Saturday, June 5, 2010

A lot of bookwork to do but nearly finished!

I can see the light at the end of the tunnel!! I stayed at work until nearly 9pm last night to catch up. Unfortunately when I started the work was piled up so I spent yesterday catching up. I can hardly wait until it is all under control so I can get into a better routine with it. I thrive on routine....knowing what needs to be done on a daily basis really helps me to concentrate on a higher level.....I just havent been in the position to be at that spot in this job. 1 more day catching up and I will be on top of it all.
I have about 30 hours of work sitting on my loungeroom floor tday. I cant wait for that to be finished either. And this morning I pick up about 10 more hours of work from a client with the accounting firm. Its gonna be a big week to get through it all. At least I can see the end.
This last couple of weeks have been difficult to say the least I have had huge commitments with work and with the kids...I havent put any time into me apart from meditation in the mornings and my writing. Writing is a release.....its a way for me to put it all into perspective and a time to plan out my time.
Life is flat out......and using my time the best I can is the only way I will get through it all.

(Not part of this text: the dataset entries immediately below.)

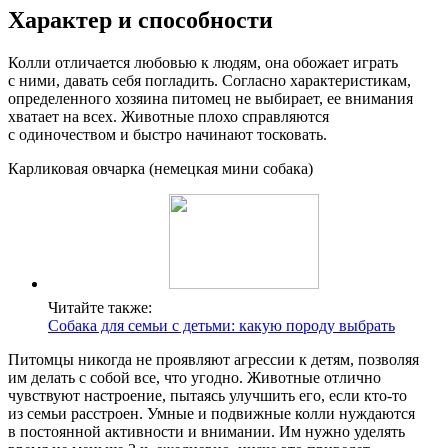
Характер и способности
Колли отличается любовью к людям, она обожает играть
с ними, давать себя погладить. Согласно характеристикам,
определенного хозяина питомец не выбирает, ее внимания
хватает на всех. Животные плохо справляются
с одиночеством и быстро начинают тосковать.
Карликовая овчарка (немецкая мини собака)
Читайте также:
Собака для семьи с детьми: какую породу выбрать
Питомцы никогда не проявляют агрессии к детям, позволяя
им делать с собой все, что угодно. Животные отлично
чувствуют настроение, пытаясь улучшить его, если кто-то
из семьи расстроен. Умные и подвижные колли нуждаются
в постоянной активности и внимании. Им нужно уделять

On a good note, I lost about 1.8 kgs this week I think....will know today when I go to Jenny Craig. I am easily wearing a size 12 now (thats a US size 8) and my jeans are actually getting loose...woohooo. 15 kg to go. Losing the weight has certainly changed my self esteem a lot. Its great to walk into any shop and know that I can buy....previously I would go into a shop and ask if there were any sizes big enough. Im still 80kg, so still too heavy, but a lot of people are saying I dont need to lose any more....BOOhoo to them....the doctor says it will be better for me to be in the middle of my healthy weight range...less risk of diabetes that way and having had gestational diabetes, my risk level is high enough. My blood sugar levels have gone down from a fasting level of nearly 9 to a nice 5.3 as of yesterday.With a bit more weight off it should come down even more...I am so pleased. The doctor said it was likely that I would have been an insulin dependent diabetic within 2 years...now that isnt likely at all ever...as long as I can keep the weight off. Thats the reason I have signed up to Jenny Craig for the next 7 years... I can't afford to put the weight back on.

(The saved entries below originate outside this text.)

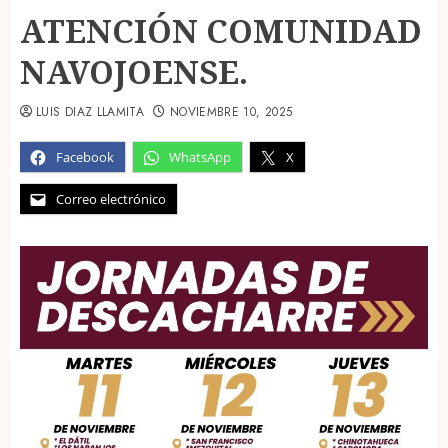
ATENCIÓN COMUNIDAD
NAVOJOENSE.
LUIS DIAZ LLAMITA
NOVIEMBRE 10, 2025
Facebook
WhatsApp
X
Correo electrónico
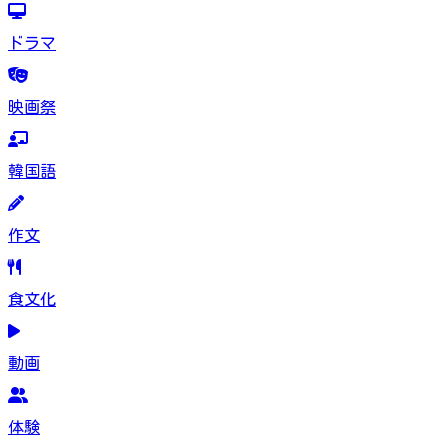
ドラマ
映画祭
韓国語
作文
食文化
動画
体験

Busy morning ahead....got Jenny craig at 8, buy school jumper for Brent, drop the school holiday program booking into the council offices, drop the cash box off to Rainbow club, Pick up the work from the client and set up a meeting for later in the month, come home here and pick up Steve and the kids to go shopping for birthday presents and computer games for Jack and food, to Rainbow club at 2 for swimming and work as treasurer there, and then drop Melinda to Leopold for a birthday party......No rest for the wicked hey!! Not to mention keeping the washing machine running and tidy the house a bit lol...and give Stef her laxatives after swimming....I must not forget!!
I really must write it all in my diary....so I dont forget a bloody thing. If it isnt written down it just doesnt get done.....my memory is stuffed!! Its an ADHD thing....sometimes I feel as if I am just so stupid, but after being diagnosed, I realise that its just the way my mind works at a million miles an hour and just jumps from thing to thing. Some benefits to it though is boundless energy. I find it is worse now that I have lost the weight too....I just seem to have this huge amount of energy. At work, about every 2 hours, I have to get up and walk for a about 5 minutes to get rid of the really strong jittery feeling....the feeling that I just have to move all the time. My legs shake and my muscles just get twitchy and I find I am constantly moving them. In some ways getting a diagnosis was great because at least now I know my own personality trait enough to be able to harness it for good, and not waste as much time with perfectionism and changing constantly between jobs. I certainly am not as restless.